Nasa vê Amazônia mais seca e vulnerável
O
aumento do desmatamento e das queimadas na Amazônia, aliado à alta
concentração de gases de efeito estufa, está tornando a atmosfera
sobre a floresta tropical mais seca, fazendo crescer a demanda por
água e deixando os ecossistemas mais vulneráveis aos incêndios e à
própria seca. Essa situação, prevista por cientistas para
acontecer talvez em algumas décadas, está ocorrendo agora. É o que
revela um novo estudo feito pela agência espacial americana, a
Nasa.
O
trabalho considerou dados coletados em solo e por análise de imagens
de satélite para determinar o chamado déficit de pressão de vapor
(VPD). Com isso, os cientistas conseguiram rastrear a quantidade de
umidade na atmosfera e quanto dela é necessário para manter os
ciclos da floresta.
“Nós
observamos que nas últimas duas décadas houve um aumento
significativo na secura na atmosfera, bem como na demanda atmosférica
por água acima da floresta”, afirmou Armineh Barkhordarian,
pesquisadora do Laboratório de Propulsão a Jato (JPL) da Nasa, em
comunicado à imprensa.
“Ao
comparar essa tendência com dados de modelos que estimam a
variabilidade climática ao longo de milhares de anos, determinamos
que a mudança na aridez atmosférica está muito além do que seria
esperado com a variabilidade climática natural”, complementou a
autora principal do trabalho publicado na revista Scientific Reports,
do grupo Nature.
Para
os pesquisadores, a elevada concentração de gases de efeito estufa
(responsáveis pelo aquecimento global) na atmosfera é respondem por
cerca de metade dessa aridez.
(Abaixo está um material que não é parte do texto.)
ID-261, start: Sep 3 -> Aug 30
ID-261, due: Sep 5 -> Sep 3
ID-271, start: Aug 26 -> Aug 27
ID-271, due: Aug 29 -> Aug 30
A outra parte estaria ligada às
queimadas para limpeza do terreno para pecuária e agricultura. A
combinação de tudo isso estaria aquecendo a Amazônia. Veja no
gráfico abaixo como isso ocorre.
O
trabalho apontou que o processo mais significativo e sistemático de
ressecamento da atmosfera acontece na região sudeste da Amazônia,
por onde se espalha o chamado Arco do Desmatamento – justamente onde
ocorre a maior parte do desmate e da expansão agrícola.
Também
foram observadas secagens episódicas no noroeste da Amazônia. A
área, que normalmente não tem uma estação seca, experimentou
secas severas nas últimas duas décadas. Para os autores, isso traz
uma indicação adicional da vulnerabilidade de toda a floresta ao
aumento de temperatura e ar seco.
Desequilíbrio
em curso
“É
uma questão de oferta e demanda. Com o aumento da temperatura e a
secagem do ar acima das árvores, elas precisam transpirar para se
resfriar e adicionar mais vapor de água na atmosfera. Mas o solo não
tem água extra para as árvores puxarem”, explicou Sassan
Saatchi, também pesquisador do JPL e autor do trabalho. “Nosso
estudo mostra que a demanda está aumentando, a oferta está
diminuindo e, se isso continuar, a floresta poderá não ser mais
capaz de se sustentar.”
As
condições mais áridas tornam os incêndios mais prováveis,
secando ainda mais a floresta. Se essa tendência prosseguir a longo
prazo e a floresta deixar de funcionar adequadamente, muitas outras
árvores vão morrer. Quanto maiores e mais antigas, mais elas vão
liberar CO2 na atmosfera ao morreram, ao mesmo tempo em que, com
menos árvores, a floresta vai absorver menos CO2 da atmosfera,
piorando o cenário de mudanças climáticas.
Climatologista
vê risco de ‘savanização’ entre 15 e 30 anos
O
climatologista brasileiro Carlos Nobre, um dos primeiros
pesquisadores a estimarem o risco de savanização da Amazônia a
partir de um determinado nível de desmatamento da floresta, comentou
ao jornal O Estado de São Paulo que o trabalho da Nasa confirma o
que vários estudos já vinham apontando.
“Uma
grande faixa da Amazônia no sul e leste está ficando mais quente e
mais seca, principalmente durante a estação seca, que já ficou
entre 3 e 4 semanas mais longa naquela área de cerca de 2 milhões
de km²”, disse o pesquisador do Instituto de Estudos Avançados
da USP.
Por
seus cálculos, se a estação seca tornar-se mais longa do que
quatro meses (hoje ela dura, em média, três meses), a floresta se
converterá em savana tropical – “que é o bioma de equilíbrio
com uma longa estação seca e fogo”, diz. “De fato, nesta
região, o ponto de não retorno está bem próximo. Eu estimo não
mais do que 15 a 30 anos com o ritmo crescente de desmatamento somado
à continuidade do aquecimento global, e também com a maior
vulnerabilidade da floresta Amazônica ao fogo.”